After the assembly completes, copy it to your assemblies directory:

cp ecoli_pacbio_flye/assembly.fasta assemblies/ecoli_pacbio_flye.fasta

Our data set also includes an Oxford Nanopore data set. We can now assemble it using flye - the command is very similar, we just need to tell flye we are assembling nanopore data and change the input filename:

flye --out-dir ecoli_nanopore_flye --threads 4 --nano-raw ecoli_nanopore.fastq

And we’ll copy the assembly:

cp ecoli_nanopore_flye/assembly.fasta assemblies/ecoli_nanopore_flye.fasta

Assessing the Quality of your Assemblies using a Reference

The accuracy of the genome assembly is determined by how many misassemblies (large-scale rearrangements) and consensus errors (mismatches, insertions or deletions) the assembler makes. Calculating the accuracy of an assembly typically requires the use of a reference genome. We will use the QUAST software package to assess the accuracy of the assemblies.

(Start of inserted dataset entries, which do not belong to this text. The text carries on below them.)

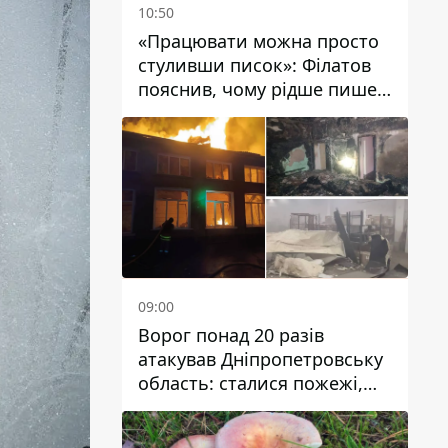
10:50
«Працювати можна просто
стуливши писок»: Філатов
пояснив, чому рідше пише у
соцмережах та
розкритикував медійність
чиновників
09:00
Ворог понад 20 разів
атакував Дніпропетровську
область: сталися пожежі,
постраждали будинки,
інфраструктура та авто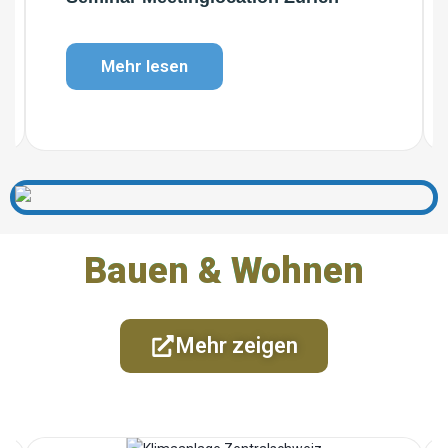
Mehr lesen
Bauen & Wohnen
Mehr zeigen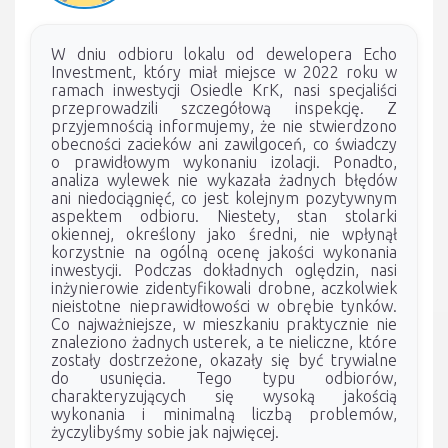
W dniu odbioru lokalu od dewelopera Echo
Investment, który miał miejsce w 2022 roku w
ramach inwestycji Osiedle KrK, nasi specjaliści
przeprowadzili szczegółową inspekcję. Z
przyjemnością informujemy, że nie stwierdzono
obecności zacieków ani zawilgoceń, co świadczy
o prawidłowym wykonaniu izolacji. Ponadto,
analiza wylewek nie wykazała żadnych błędów
ani niedociągnięć, co jest kolejnym pozytywnym
aspektem odbioru. Niestety, stan stolarki
okiennej, określony jako średni, nie wpłynął
korzystnie na ogólną ocenę jakości wykonania
inwestycji. Podczas dokładnych oględzin, nasi
inżynierowie zidentyfikowali drobne, aczkolwiek
nieistotne nieprawidłowości w obrębie tynków.
Co najważniejsze, w mieszkaniu praktycznie nie
znaleziono żadnych usterek, a te nieliczne, które
zostały dostrzeżone, okazały się być trywialne
do usunięcia. Tego typu odbiorów,
charakteryzujących się wysoką jakością
wykonania i minimalną liczbą problemów,
życzylibyśmy sobie jak najwięcej.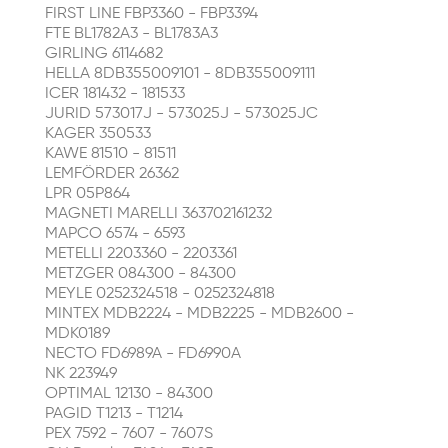
FIRST LINE FBP3360 - FBP3394
FTE BL1782A3 - BL1783A3
GIRLING 6114682
HELLA 8DB355009101 - 8DB355009111
ICER 181432 - 181533
JURID 573017J - 573025J - 573025JC
KAGER 350533
KAWE 81510 - 81511
LEMFÖRDER 26362
LPR 05P864
MAGNETI MARELLI 363702161232
MAPCO 6574 - 6593
METELLI 2203360 - 2203361
METZGER 084300 - 84300
MEYLE 0252324518 - 0252324818
MINTEX MDB2224 - MDB2225 - MDB2600 -
MDK0189
NECTO FD6989A - FD6990A
NK 223949
OPTIMAL 12130 - 84300
PAGID T1213 - T1214
PEX 7592 - 7607 - 7607S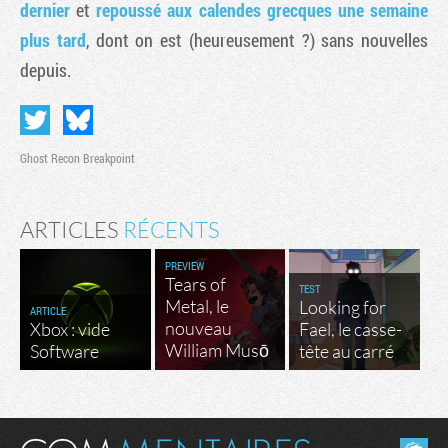
dernier
et
repoussé aux calendes grecques une semaine
plus tard
, dont on est (heureusement ?) sans nouvelles
depuis.
Ghost Recon Breakpoint
ARTICLES
RÉCENTS
PREVIEW
Tears of
TEST
Metal, le
Looking for
ARTICLE
nouveau
Xbox : vide
Fael, le casse-
William Musō
Software
tête au carré
Masquer les commentaires lus.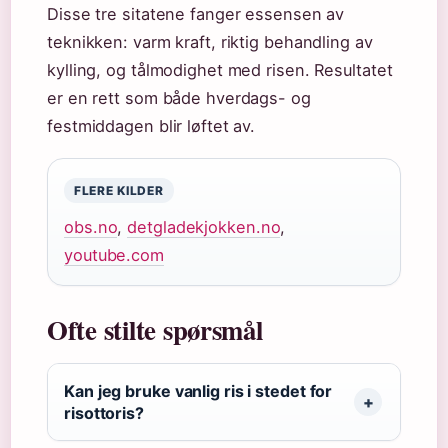
Disse tre sitatene fanger essensen av
teknikken: varm kraft, riktig behandling av
kylling, og tålmodighet med risen. Resultatet
er en rett som både hverdags- og
festmiddagen blir løftet av.
FLERE KILDER
obs.no
,
detgladekjokken.no
,
youtube.com
Ofte stilte spørsmål
Kan jeg bruke vanlig ris i stedet for
risottoris?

Run QUAST on your three E. coli assemblies by running this command:

quast.py -R ~/CourseData/HTG_data/Module6/references/ecoli_k12.fasta assemblies/*.fasta

Using the web browser for your instance, open the QUAST PDF report (Module6/quast_results/latest/report.pdf) and try to determine which of the assemblies was a) the most complete b) the most contiguous and c) the most accurate.

Assembly Polishing

The nanopore assembly can be improved by running a “polishing” step. There are many assembly polishing programs available for nanopore data (nanopolish, racon). To demonstrate polishing we will use a program called medaka that is particularly fast and easy to run.

We’re now going to use medaka to improve our assembly. Medaka uses a neural network which is trained to calculate a better consensus sequence for nanopore assemblies:

medaka_consensus -i ecoli_nanopore.fastq -d assemblies/ecoli_nanopore_flye.fasta -o ecoli_nanopore_medaka_polished -t 1

Now we can copy the medaka assembly to our output directory:

cp ecoli_nanopore_medaka_polished/consensus.fasta assemblies/ecoli_nanopore_flye_medaka.fasta

Now, re-run the QUAST step from above:

quast.py -R ~/CourseData/HTG_data/Module6/references/ecoli_k12.fasta assemblies/*.fasta

The report will be updated in Module6/quast_results/latest/report.html (all versions will also be stored in their own time-stamped directories in Module6/quast_results). Did the quality of your nanopore assembly improve?

Bonus Exercise (time permitting)

Now, you can try to make a hybrid assembly where reads from two technologies are assembled together. Try to use spades to make a hybrid assembly of the Illumina and nanopore datasets. We’re not going to give you the command for this step, so you have a chance to run it on your own (hint: if you run spades.py --help it will print the list of options that the program takes). If you are stuck ask an instructor for help!

How does the hybrid assembly compare to the illumina-only or nanopore-only assemblies?